[RFC containers] 8281181 JDK's interpretation of CPU Shares causes underutilization

Mon Feb 14 06:07:16 UTC 2022

On 2/8/2022 3:32 AM, Severin Gehwolf wrote:
> On Mon, 2022-02-07 at 22:29 -0800, Ioi Lam wrote:
>> On 2022/02/07 10:36, Severin Gehwolf wrote:
>>> On Sun, 2022-02-06 at 20:16 -0800, Ioi Lam wrote:
>>>> Case (4) is the cause for the bug in JDK-8279484
>>>>
>>>> Kubernetes set the cpu.cfs_quota_us to 0 (no limit) and cpu.shares to 2.
>>>> This means:
>>>>
>>>> - This container is guaranteed a minimum amount of CPU resources
>>>> - If no other containers are executing, this container can use as
>>>>      much CPU as available on the host
>>>> - If other containers are executing, the amount of CPU available
>>>>      to this container is (2 / (sum of cpu.shares of all active
>>>>      containers))
>>>>
>>>>
>>>> The fundamental problem with the current JVM implementation is that it
>>>> treats "CPU request" as a maximum value, the opposite of what Kubernetes
>>>> does. Because of this, in case (4), the JVM artificially limits itself
>>>> to a single CPU. This leads to CPU underutilization.
>>> I agree with your analysis. Key point is that in such a setup
>>> Kubernetes sets CPU shares value to 2. Though, it's a very specific
>>> case.
>>>
>>> In contrast to Kubernetes the JVM doesn't have insight into what other
>>> containers are doing (or how they are configured). It would, perhaps,
>>> be good to know what Kubernetes does for containers when the
>>> environment (i.e. other containers) changes. Do they get restarted?
>>> Restarted with different values for cpu shares?
>> My understanding is that Kubernetes will try to do load balancing and
>> may migrate the containers. According to this:
>>
>> https://stackoverflow.com/questions/64891872/kubernetes-dynamic-configurationn-of-cpu-resource-limit
>>
>> If you change the CPU limits, a currently running container will be shut
>> down and restarted (using the new limit), and may be relocated to a
>> different host if necessary.
>>
>> I think this means that a JVM process doesn't need to worry about the
>> CPU limit changing during its lifetime :-)
>>> Either way, what are our options to fix this? Does it need fixing?
>>>
>>>    * Should we no longer take cpu shares as a means to limit CPU into
>>>      account? It would be a significant change to how previous JDKs
>>>      worked. Maybe that wouldn't be such a bad idea :)
>> I think we should get rid of it. This feature was designed to work with
>> Kubernetes, but has no effect in most cases. The only time it takes
>> effect (when no resource limits are set) it does the opposite of what
>> the user expects.
> I tend to agree. We should start with a CSR review of this, though, as
> it would be a behavioural change as compared to previous versions of
> the JDK.

Hi Severin,

Sorry for the delay. I've created a CSR. Could you take a look?

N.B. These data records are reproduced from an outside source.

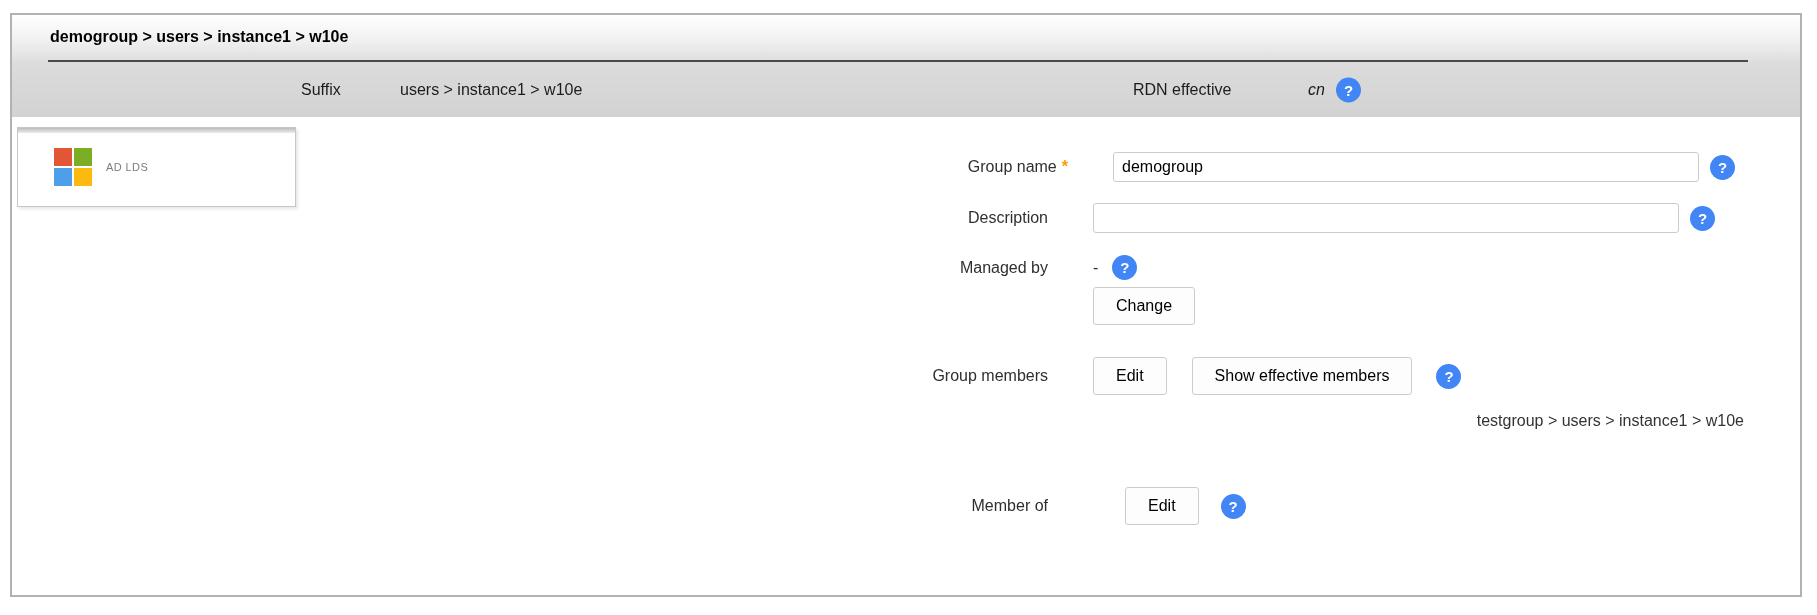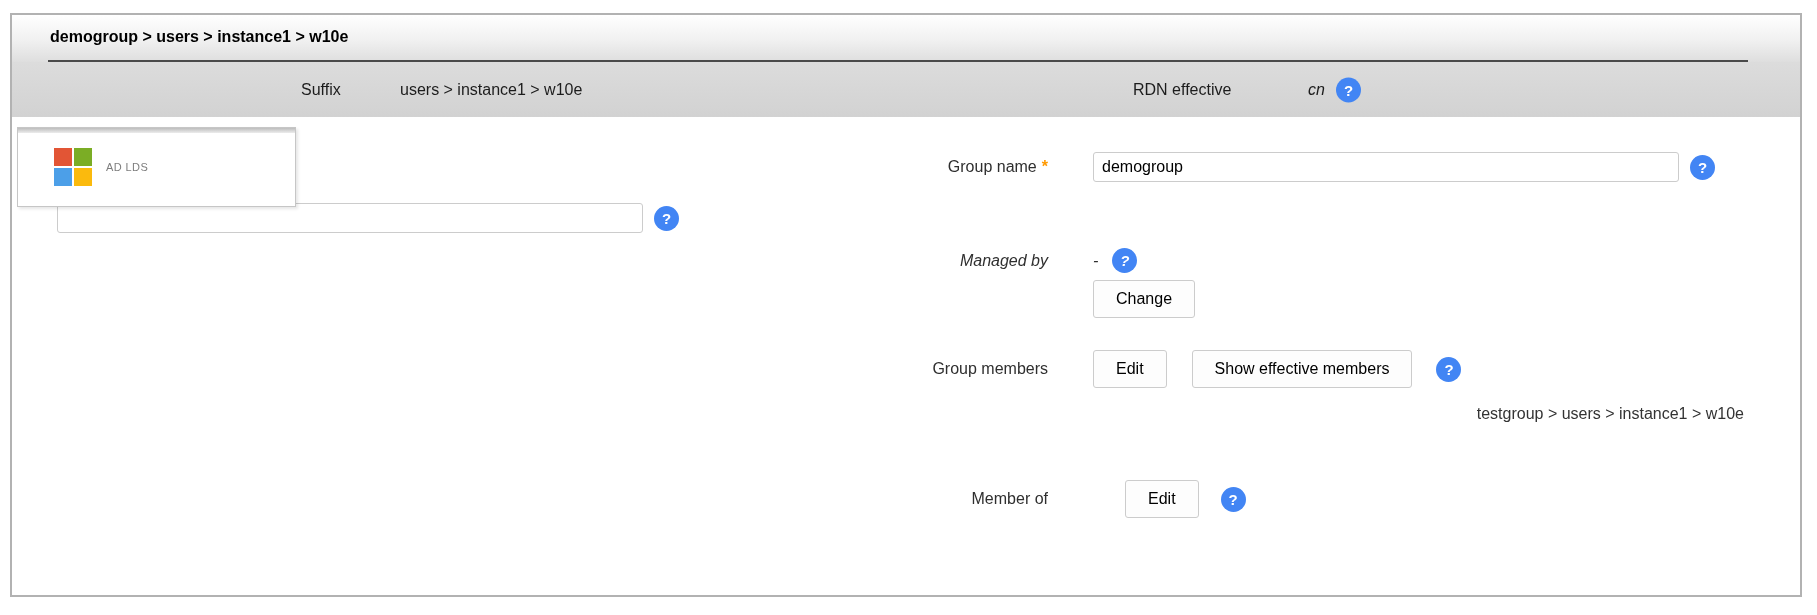--- a/index.html
+++ b/index.html
@@ -62,22 +62,22 @@
     width:586px; height:30px; border:1px solid #cccccc; border-radius:3px;
     font-size:16px; padding:0 8px; font-family:inherit; color:#000; outline:none; background:#fff;
   }
   .help-after-input { margin-left:11px; }
 
   .btn {
     height:38px; background:#fdfdfd; border:1px solid #cccccc; border-radius:3px;
     font-size:16px; font-family:inherit; color:#000; padding:0 22px; cursor:pointer; white-space:nowrap;
   }
 
-  .row-groupname { margin-bottom:21px; }
-  .row-managed { margin-top:15px;font-style:italic; }
+  .row-groupname { margin-bottom:21px;padding-left:20px; }
+  .row-managed { margin-top:22px; }
   .dash-value { color:#2f2f2f; }
   .managed-help { margin-left:14px; }
   .row-change { margin-top:7px; margin-left:1081px; }
   .row-members { margin-top:32px; }
   .show-btn { margin-left:25px; }
   .members-help { margin-left:24px; }
   .member-path { margin-top:17px; width:1740px; text-align:right; padding-right:8px; color:#333; }
   .row-memberof { margin-top:57px;gap:32px; }
   .memberof-help { margin-left:22px; }
 </style>
@@ -120,20 +120,21 @@
         <div class="lbl">
           <span>Group name</span><span class="req">*</span>
         </div>
         <div class="val">
           <input class="txt" type="text" value="demogroup" style="">
           <span class="help help-after-input">?</span>
         </div>
       </div>
 
       <div class="row">
+        <div class="lbl">Description</div>
         <div class="val">
           <input class="txt" type="text" value="" style="">
           <span class="help help-after-input">?</span>
         </div>
       </div>
 
       <div class="row row-managed">
         <div class="lbl">Managed by</div>
         <div class="val">
           <span class="dash-value">-</span>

https://bugs.openjdk.java.net/browse/JDK-8281571

>
>> Also, the current implementation is really tied to specific behaviors of
>> Kubernetes + docker (the 1024 and 100 constants). This will cause
>> problems with other container/orchestration software that use different
>> algorithms and constants.
> There are other container orchestration frameworks, like Mesos, which
> behave in a similar way (1024 constant is being used). The good news is
> that mesos seems to have moved to a hard-limit default. See:
>
> https://mesos.apache.org/documentation/latest/quota/#deprecated-quota-guarantees
>
>>>    * How likely is CPU underutilization to happen in practise?
>>>      Considering the container is not the only container on the node,
>>>      then according to your formula, it'll get one CPU or less anyway.
>>>      Underutilization would, thus, only happen when it's an idle node
>>>      with no other containers running. That would suggest to do nothing
>>>      and let the user override it as they see fit.
>> I think under utilization happens when the containers have a bursty
>> usage pattern. If other containers do not fully utilize their CPU
>> quotas, we should distribute the unused CPUs to the busy containers.
> Right, but this isn't really something the JVM process should care
> about. It's really a core feature of the orchestration framework to do
> that. All we could do is to not limit CPU for those cases. On the other
> hand there is the risk of resource starvation too. Consider a node with
> many cores, 50 say, and a very small cpu share setting via container
> limits. The experience running a JVM application in such a set up would
> be very mediocre as the JVM thinks it can use 50 cores (100% of the
> time), yet it would only get this when the rest of the
> containers/universe is idle.

I think we have a general problem that's not specific to containers. If 
we are running 50 active Java processes on a bare-bone Linux, then each 
of them would be default use  a 50-thread ForkJoinPool. In each process 
is given an equal amount of CPU resources, it would make sense for each 
of them to have a single thread FJP so we can avoid all thread context 
switching.

Or, maybe the Linux kernel is already good enough? If each process is 
bound to a single physical CPU, context switching between the threads of 
the same process should be pretty lightweight. It would be worthwhile 
writing a test case ....

Thanks
- Ioi

>
> Thanks,
> Severin
>